= WORK REQUIRED =
Among the lines below, tally those holding the string "puolikiinteällä" and give the total only.

>>

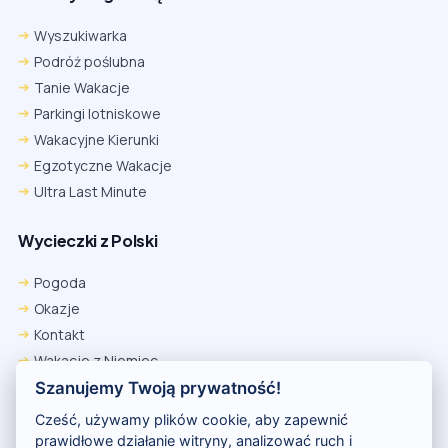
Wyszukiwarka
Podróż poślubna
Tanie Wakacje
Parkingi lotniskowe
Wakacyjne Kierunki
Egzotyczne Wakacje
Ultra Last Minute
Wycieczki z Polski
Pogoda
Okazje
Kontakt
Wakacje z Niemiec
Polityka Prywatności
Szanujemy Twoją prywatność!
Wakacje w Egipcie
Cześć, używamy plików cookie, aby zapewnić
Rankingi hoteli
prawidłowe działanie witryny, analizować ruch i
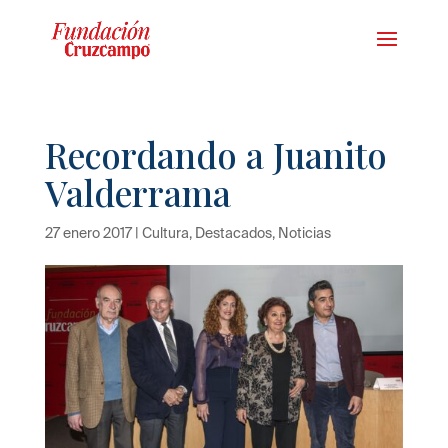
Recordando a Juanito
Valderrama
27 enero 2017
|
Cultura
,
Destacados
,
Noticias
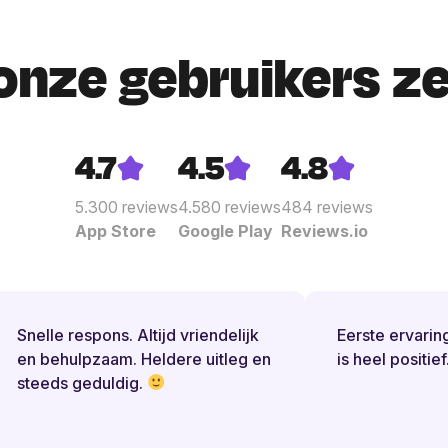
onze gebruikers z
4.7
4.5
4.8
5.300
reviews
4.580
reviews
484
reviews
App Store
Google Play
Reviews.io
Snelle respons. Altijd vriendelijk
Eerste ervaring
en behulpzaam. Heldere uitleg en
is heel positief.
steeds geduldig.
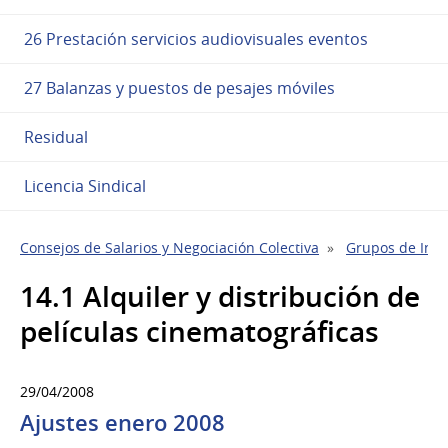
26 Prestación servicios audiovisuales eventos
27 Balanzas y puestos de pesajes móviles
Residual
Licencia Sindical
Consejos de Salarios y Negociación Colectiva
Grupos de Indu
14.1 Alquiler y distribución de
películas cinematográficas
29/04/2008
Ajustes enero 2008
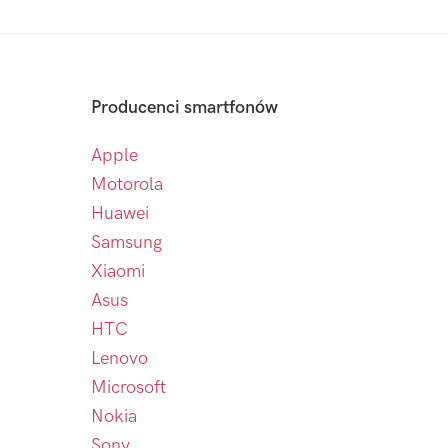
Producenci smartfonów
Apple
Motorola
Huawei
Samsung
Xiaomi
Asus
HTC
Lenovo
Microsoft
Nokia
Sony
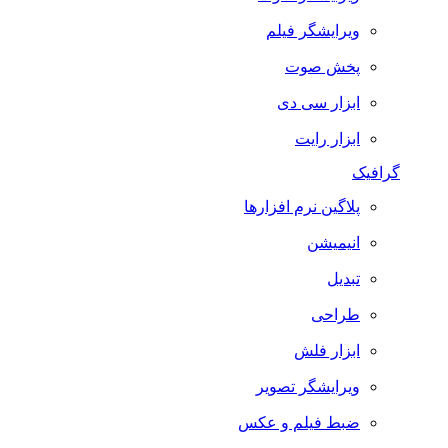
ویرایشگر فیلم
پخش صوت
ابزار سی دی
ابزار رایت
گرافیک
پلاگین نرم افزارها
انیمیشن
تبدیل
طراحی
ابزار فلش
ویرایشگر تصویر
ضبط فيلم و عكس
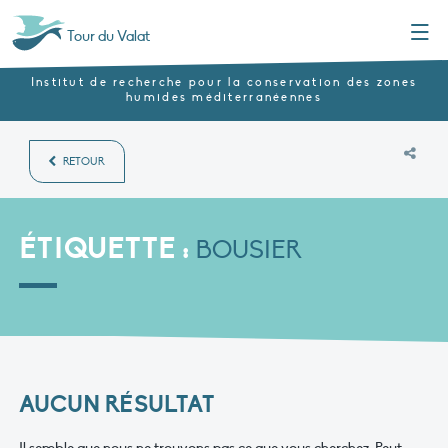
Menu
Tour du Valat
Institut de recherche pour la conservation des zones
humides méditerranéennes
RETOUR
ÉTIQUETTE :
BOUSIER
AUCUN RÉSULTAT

<<
>>

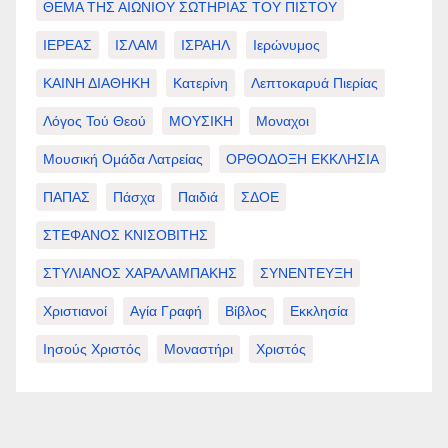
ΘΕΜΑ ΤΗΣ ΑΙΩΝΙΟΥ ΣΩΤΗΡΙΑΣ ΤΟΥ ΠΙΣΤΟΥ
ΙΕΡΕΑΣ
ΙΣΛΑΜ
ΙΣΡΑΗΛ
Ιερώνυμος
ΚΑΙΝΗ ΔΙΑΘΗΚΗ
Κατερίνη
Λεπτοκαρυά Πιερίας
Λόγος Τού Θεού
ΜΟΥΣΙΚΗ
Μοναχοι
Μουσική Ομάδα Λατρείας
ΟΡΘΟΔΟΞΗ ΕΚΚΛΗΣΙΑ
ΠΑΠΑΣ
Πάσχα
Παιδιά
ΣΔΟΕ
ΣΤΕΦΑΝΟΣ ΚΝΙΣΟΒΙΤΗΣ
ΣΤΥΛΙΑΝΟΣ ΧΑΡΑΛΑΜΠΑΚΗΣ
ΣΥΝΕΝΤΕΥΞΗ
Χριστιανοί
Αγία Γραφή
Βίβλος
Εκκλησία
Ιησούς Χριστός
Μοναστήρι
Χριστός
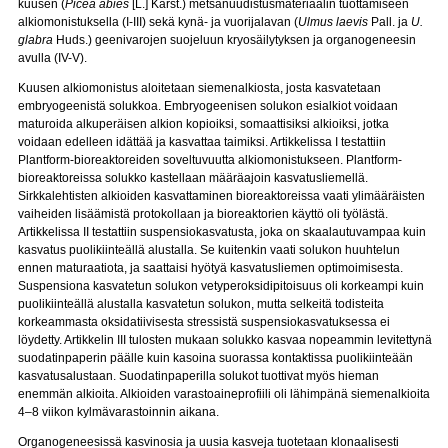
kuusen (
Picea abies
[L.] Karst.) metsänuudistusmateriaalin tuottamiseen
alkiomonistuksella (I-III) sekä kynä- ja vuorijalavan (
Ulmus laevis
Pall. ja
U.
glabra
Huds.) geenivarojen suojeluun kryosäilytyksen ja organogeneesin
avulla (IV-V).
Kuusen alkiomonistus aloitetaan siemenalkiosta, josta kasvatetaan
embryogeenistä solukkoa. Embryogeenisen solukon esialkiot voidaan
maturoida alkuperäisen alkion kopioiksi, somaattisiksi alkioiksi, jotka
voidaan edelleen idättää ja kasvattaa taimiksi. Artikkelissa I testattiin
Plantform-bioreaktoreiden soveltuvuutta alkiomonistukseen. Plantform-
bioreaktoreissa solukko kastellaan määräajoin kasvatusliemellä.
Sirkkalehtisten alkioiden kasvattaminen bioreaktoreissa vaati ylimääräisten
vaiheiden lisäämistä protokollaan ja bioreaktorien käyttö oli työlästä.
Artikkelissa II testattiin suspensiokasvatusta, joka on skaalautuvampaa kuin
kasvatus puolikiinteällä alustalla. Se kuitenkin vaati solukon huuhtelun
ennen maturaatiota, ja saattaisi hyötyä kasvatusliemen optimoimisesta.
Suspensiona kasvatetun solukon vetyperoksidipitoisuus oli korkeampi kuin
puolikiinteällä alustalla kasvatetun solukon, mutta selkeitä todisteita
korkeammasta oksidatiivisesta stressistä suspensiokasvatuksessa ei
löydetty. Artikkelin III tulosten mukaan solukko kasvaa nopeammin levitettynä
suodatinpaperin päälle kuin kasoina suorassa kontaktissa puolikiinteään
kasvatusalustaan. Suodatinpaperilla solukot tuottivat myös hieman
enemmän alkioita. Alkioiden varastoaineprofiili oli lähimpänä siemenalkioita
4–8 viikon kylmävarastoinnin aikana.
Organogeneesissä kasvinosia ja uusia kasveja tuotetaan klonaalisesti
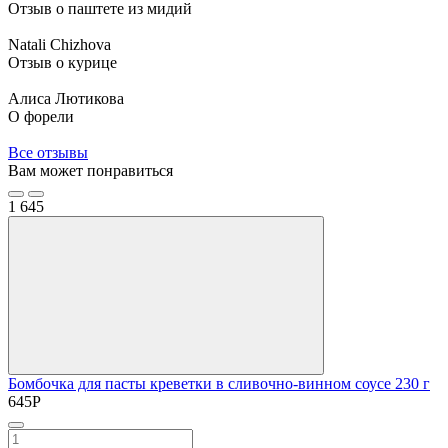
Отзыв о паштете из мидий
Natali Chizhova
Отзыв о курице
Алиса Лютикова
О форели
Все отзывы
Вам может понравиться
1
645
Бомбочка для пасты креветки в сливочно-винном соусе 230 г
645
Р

<<

= WRITTEN REPLY =
2